--- begin DOCUMENT PASSAGE ---
Recommendation 4 - Increase the disciplinary options for the Board.

            Essentially, the only disciplinary option available for the Board is
            revocation of a license. Under §12-20-112, C.R.S., if a licensee is
            convicted in criminal court of a violation of the statute, the licensee is
            subject to a $1,000 fine. However, the Board does not have formal
            authority to issue a letter of admonition or fine a licensee.




                                                                                  24
       Analysis and Recommendations

The Board should have the full range of regulatory options for debt
adjustment agencies as it has for other regulatory programs under its
authority. The Act should be amended to include the authority for
letters of admonition, supervision, and monetary fines for licensees
according to regulations promulgated by the Board. Section 12-20-
111, C.R.S., should be amended to read:

     12-20-111 - Disciplinary Actions Denial, revocation, or
     suspension of license.
--- end DOCUMENT PASSAGE ---
--- begin RECORDED INFORMATION ---
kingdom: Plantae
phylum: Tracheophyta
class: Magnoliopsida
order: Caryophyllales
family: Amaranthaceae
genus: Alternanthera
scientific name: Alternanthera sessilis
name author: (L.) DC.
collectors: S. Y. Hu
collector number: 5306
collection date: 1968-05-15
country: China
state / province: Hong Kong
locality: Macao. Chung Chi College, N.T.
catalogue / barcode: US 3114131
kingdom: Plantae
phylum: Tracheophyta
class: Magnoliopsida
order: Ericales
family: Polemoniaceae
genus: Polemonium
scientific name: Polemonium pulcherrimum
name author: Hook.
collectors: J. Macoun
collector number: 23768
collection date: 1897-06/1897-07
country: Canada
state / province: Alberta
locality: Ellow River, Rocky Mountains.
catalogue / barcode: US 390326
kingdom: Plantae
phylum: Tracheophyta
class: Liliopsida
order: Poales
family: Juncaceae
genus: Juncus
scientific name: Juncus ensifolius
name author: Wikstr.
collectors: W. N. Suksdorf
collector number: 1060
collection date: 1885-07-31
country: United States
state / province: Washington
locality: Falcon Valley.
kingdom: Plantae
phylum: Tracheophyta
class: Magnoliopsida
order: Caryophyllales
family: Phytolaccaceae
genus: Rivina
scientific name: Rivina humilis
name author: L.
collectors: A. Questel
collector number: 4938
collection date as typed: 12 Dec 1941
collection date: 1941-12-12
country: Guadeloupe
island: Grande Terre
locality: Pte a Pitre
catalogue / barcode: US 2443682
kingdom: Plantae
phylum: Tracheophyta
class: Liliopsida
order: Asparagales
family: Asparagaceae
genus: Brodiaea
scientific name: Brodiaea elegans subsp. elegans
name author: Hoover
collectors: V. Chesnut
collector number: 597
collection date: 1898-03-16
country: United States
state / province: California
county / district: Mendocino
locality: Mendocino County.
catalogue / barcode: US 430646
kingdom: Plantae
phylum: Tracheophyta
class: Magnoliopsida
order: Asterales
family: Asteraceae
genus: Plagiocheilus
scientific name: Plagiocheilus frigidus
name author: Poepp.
--- end RECORDED INFORMATION ---
■ PROBLEM DETAILS
Write out the passage on the Board's disciplinary options, everything from "The Board should" down to "suspension of license.". The entries are separate material, unrelated to the passage on the Board's disciplinary options.

■ COMPLETED TASK
The Board should have the full range of regulatory options for debt
adjustment agencies as it has for other regulatory programs under its
authority. The Act should be amended to include the authority for
letters of admonition, supervision, and monetary fines for licensees
according to regulations promulgated by the Board. Section 12-20-
111, C.R.S., should be amended to read:

     12-20-111 - Disciplinary Actions Denial, revocation, or
     suspension of license.